>> BEGIN Exercise input

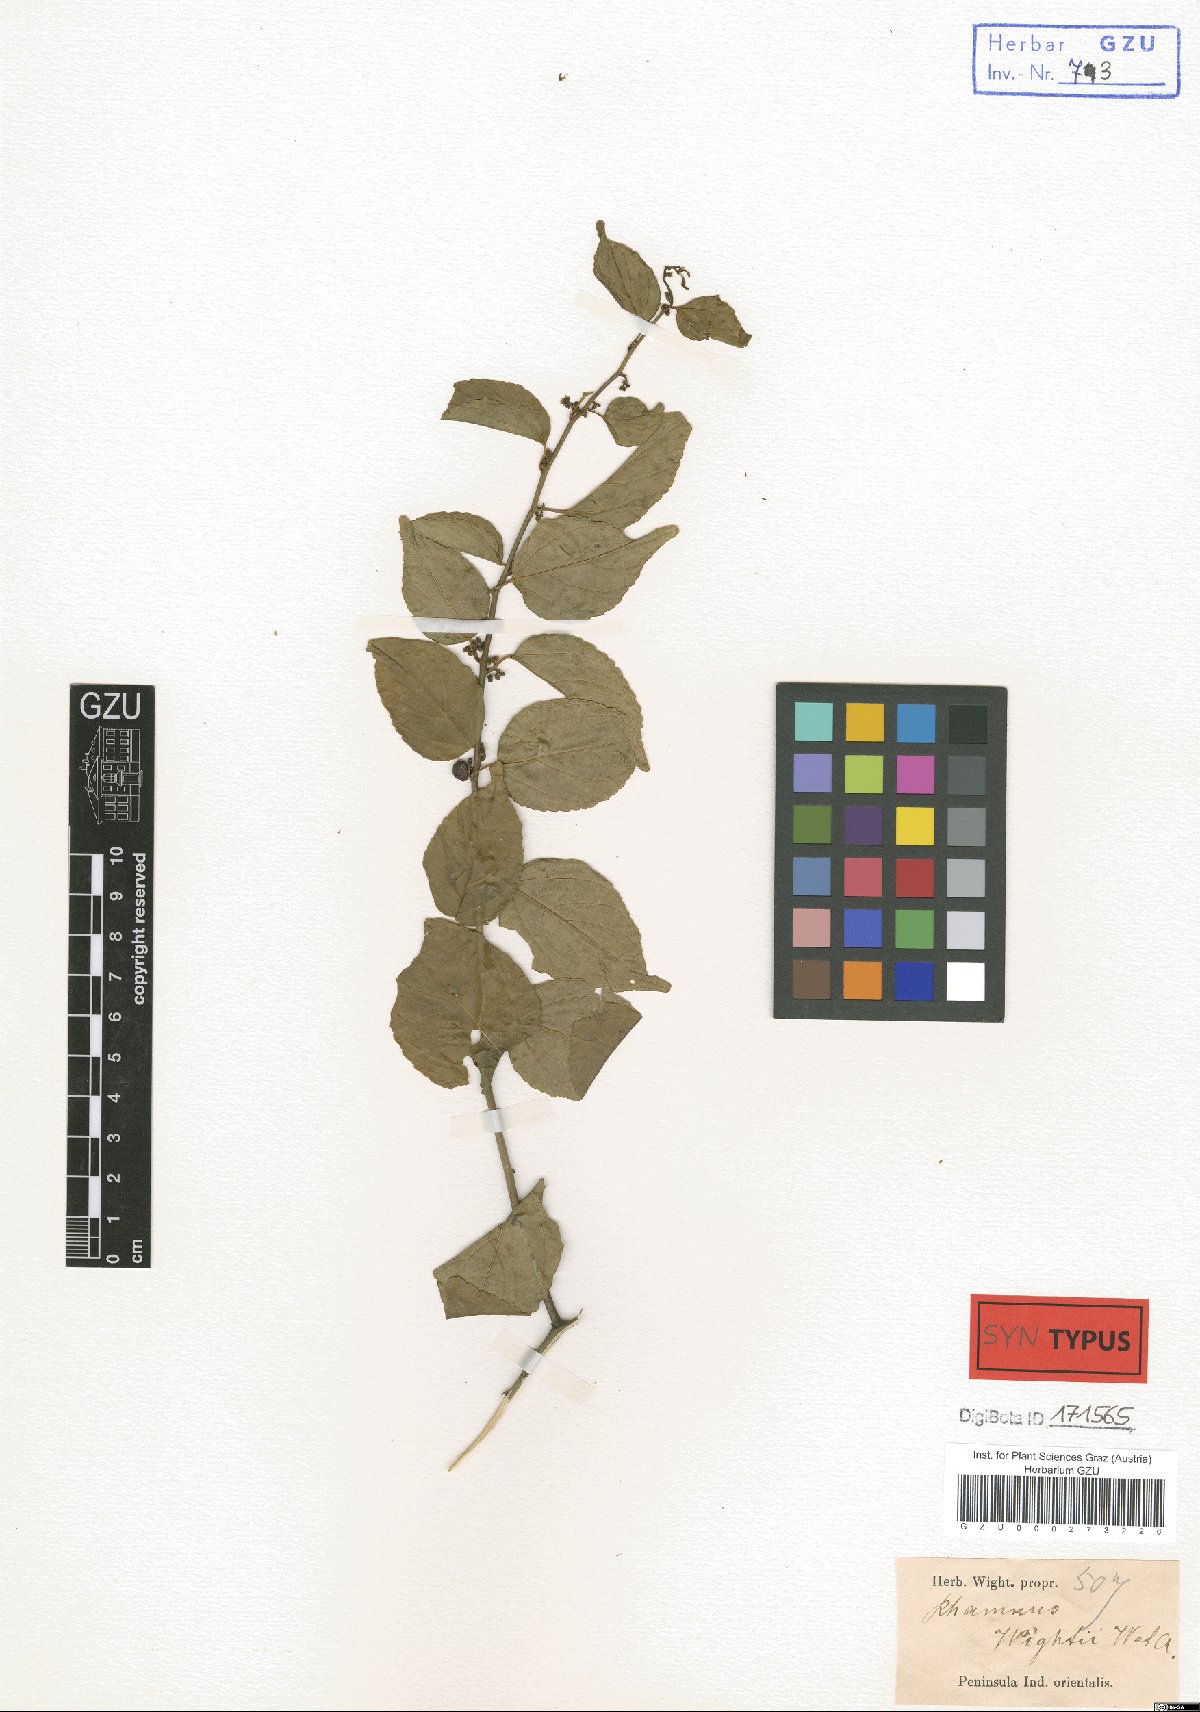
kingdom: Plantae
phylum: Tracheophyta
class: Magnoliopsida
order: Rosales
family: Rhamnaceae
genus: Rhamnus
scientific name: Rhamnus wightii
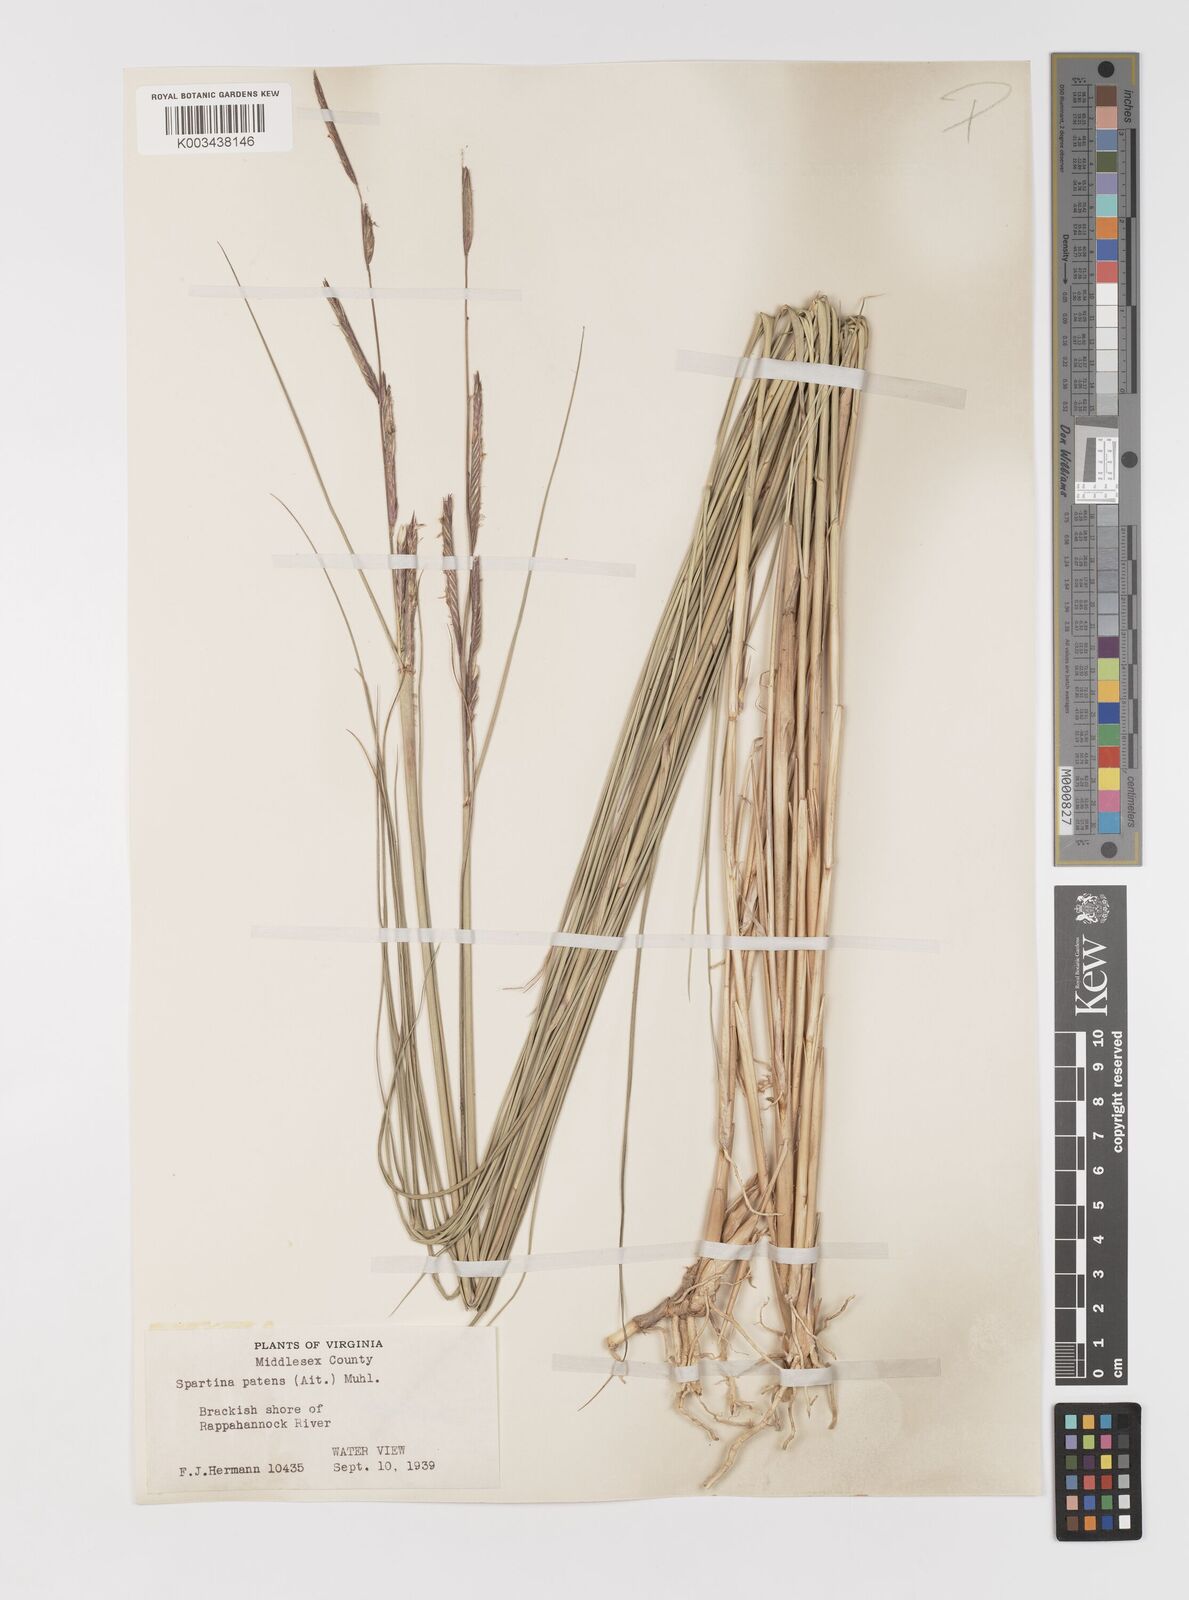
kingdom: Plantae
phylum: Tracheophyta
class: Liliopsida
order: Poales
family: Poaceae
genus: Sporobolus
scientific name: Sporobolus pumilus
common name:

>> END Exercise input

- _Exercise_
Give every line of the material above as a Markdown table with the columns No. and Line. Number each row, skip blank lines, and leave the pictures out.

- _Task answer_
| No. | Line |
|---|---|
| 1 | kingdom: Plantae |
| 2 | phylum: Tracheophyta |
| 3 | class: Magnoliopsida |
| 4 | order: Rosales |
| 5 | family: Rhamnaceae |
| 6 | genus: Rhamnus |
| 7 | scientific name: Rhamnus wightii |
| 8 | kingdom: Plantae |
| 9 | phylum: Tracheophyta |
| 10 | class: Liliopsida |
| 11 | order: Poales |
| 12 | family: Poaceae |
| 13 | genus: Sporobolus |
| 14 | scientific name: Sporobolus pumilus |
| 15 | common name: |